▶ [Source document]
*** Begin section ***

Thanks!

Ismael

On Mon, Jan 21, 2019 at 6:02 AM Dongjin Lee <dong...@apache.org> wrote:

> Hi Ismael,
>
> After reviewing `LogValidator#validateMessagesAndAssignOffsetsCompressed`,
> yes, you are right. If source codec and target codec is identical and the
> magic is above 0, the broker can do an in-place assignment, without
> recompressing. Sorry for my misunderstanding.
>
> Since we don't need `compression.[gzip,lz4,zstd].level` and
> `compression.[gzip,snappy,lz4].buffer.size` anymore, I will revert those
> changes and update the KIP with the recent discussions. I will complete it
> in 48 hours from now.
>
> Thanks,
> Dongjin
>
> On Mon, Jan 21, 2019 at 4:18 PM Dongjin Lee <dong...@apache.org> wrote:
>
> > I see. Let me have a check. If not needed, of course, we don't have to
> > waste on configuration options.
> >
> > Since the KIP deadline is imminent, I just opened the voting thread.
> Let's
> > continue the discussion here.
> >
> > Best,
> > Dongjin
> >
> > On Mon, Jan 21, 2019 at 1:30 AM Ismael Juma <ism...@juma.me.uk> wrote:
> >
> >> Hi Dongjin,
> >>
> >> When the compression type is "producer", then the broker doesn't
> >> recompress
> >> though. Thinking about it some more, there are some uncommon cases where
> >> recompression does happen (the old (and hopefully hardly used by now)
> >> message format == 0 and some edge cases), so it is a good point you
> >> raised.

*** End section ***

▶ [Information provided]
*** Begin section ***

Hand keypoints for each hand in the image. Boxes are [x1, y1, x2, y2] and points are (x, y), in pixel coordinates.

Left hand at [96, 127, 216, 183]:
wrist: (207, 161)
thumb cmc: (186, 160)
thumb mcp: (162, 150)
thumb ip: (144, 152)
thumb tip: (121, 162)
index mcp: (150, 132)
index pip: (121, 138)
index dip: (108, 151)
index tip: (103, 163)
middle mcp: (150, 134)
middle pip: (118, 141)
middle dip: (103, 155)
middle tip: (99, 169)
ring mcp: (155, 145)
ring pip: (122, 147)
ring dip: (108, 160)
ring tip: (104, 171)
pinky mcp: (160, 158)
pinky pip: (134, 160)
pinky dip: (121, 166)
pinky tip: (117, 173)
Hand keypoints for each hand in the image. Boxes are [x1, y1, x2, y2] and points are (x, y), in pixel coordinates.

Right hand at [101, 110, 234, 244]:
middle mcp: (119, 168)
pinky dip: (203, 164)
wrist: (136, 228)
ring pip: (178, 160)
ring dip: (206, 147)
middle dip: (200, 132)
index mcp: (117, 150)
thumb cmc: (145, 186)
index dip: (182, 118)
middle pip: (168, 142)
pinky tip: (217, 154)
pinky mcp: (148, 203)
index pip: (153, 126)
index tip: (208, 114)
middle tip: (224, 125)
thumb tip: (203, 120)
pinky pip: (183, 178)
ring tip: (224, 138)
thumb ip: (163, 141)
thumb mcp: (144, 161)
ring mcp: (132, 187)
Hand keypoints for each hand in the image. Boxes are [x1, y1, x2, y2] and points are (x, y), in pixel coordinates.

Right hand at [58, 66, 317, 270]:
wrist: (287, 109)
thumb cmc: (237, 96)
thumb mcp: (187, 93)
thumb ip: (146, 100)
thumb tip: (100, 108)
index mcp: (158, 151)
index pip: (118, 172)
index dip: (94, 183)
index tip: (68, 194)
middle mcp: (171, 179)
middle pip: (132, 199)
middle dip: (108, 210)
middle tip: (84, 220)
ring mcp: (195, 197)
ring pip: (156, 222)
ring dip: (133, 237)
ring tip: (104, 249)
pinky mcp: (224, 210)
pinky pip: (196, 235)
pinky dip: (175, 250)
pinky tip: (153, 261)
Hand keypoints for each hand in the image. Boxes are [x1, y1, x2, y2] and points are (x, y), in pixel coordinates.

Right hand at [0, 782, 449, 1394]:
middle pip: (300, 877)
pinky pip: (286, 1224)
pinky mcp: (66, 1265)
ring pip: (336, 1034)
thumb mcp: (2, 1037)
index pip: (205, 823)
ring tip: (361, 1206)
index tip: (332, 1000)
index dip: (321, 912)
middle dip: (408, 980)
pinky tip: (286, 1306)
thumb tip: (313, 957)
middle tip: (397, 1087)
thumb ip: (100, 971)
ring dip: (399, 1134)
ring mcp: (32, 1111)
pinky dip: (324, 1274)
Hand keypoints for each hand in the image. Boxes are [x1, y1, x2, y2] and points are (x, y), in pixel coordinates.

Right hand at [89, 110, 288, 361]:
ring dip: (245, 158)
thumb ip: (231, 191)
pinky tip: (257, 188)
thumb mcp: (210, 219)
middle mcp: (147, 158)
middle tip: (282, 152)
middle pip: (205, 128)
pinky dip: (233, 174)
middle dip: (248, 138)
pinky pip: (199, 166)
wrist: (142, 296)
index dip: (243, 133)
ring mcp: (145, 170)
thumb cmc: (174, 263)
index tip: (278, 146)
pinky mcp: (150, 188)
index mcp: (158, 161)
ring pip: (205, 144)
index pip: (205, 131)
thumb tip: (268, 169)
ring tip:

*** End section ***

▶ [Task statement]
Copy word for word the section of the compression email thread starting at "On Mon, Jan 21, 2019 at 6:02" and ending at "hours from now.".

▶ [Task solution]
On Mon, Jan 21, 2019 at 6:02 AM Dongjin Lee <dong...@apache.org> wrote:

> Hi Ismael,
>
> After reviewing `LogValidator#validateMessagesAndAssignOffsetsCompressed`,
> yes, you are right. If source codec and target codec is identical and the
> magic is above 0, the broker can do an in-place assignment, without
> recompressing. Sorry for my misunderstanding.
>
> Since we don't need `compression.[gzip,lz4,zstd].level` and
> `compression.[gzip,snappy,lz4].buffer.size` anymore, I will revert those
> changes and update the KIP with the recent discussions. I will complete it
> in 48 hours from now.